Assignment
Return every line of the data below that contains the word "video".

Source records
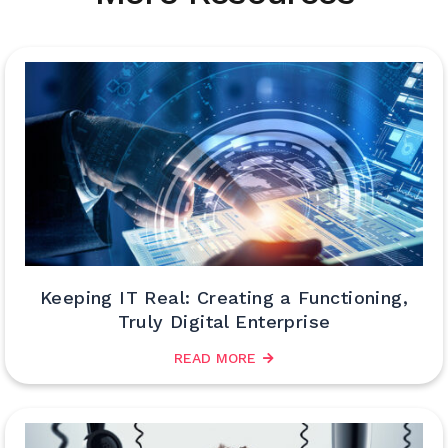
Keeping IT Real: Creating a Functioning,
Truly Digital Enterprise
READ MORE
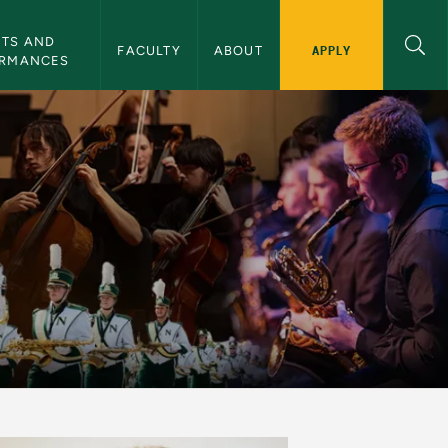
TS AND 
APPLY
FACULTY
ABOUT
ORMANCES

==

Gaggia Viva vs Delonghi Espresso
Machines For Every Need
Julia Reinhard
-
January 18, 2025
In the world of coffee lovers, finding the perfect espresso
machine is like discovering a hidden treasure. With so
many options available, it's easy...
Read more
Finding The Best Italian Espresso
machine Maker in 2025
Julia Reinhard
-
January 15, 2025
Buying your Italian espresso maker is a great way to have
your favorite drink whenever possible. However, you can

==

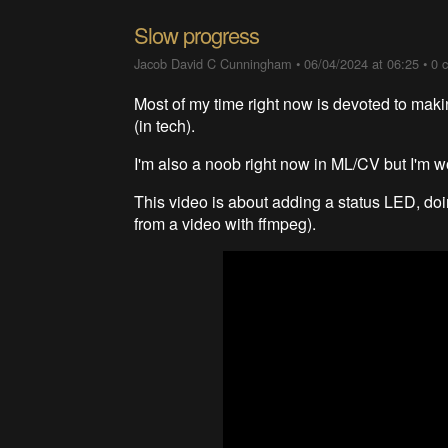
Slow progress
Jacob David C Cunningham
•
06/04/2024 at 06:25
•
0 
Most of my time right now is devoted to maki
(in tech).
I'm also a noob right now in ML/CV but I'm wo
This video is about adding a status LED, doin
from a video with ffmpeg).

Task result
This video is about adding a status LED, doin
from a video with ffmpeg).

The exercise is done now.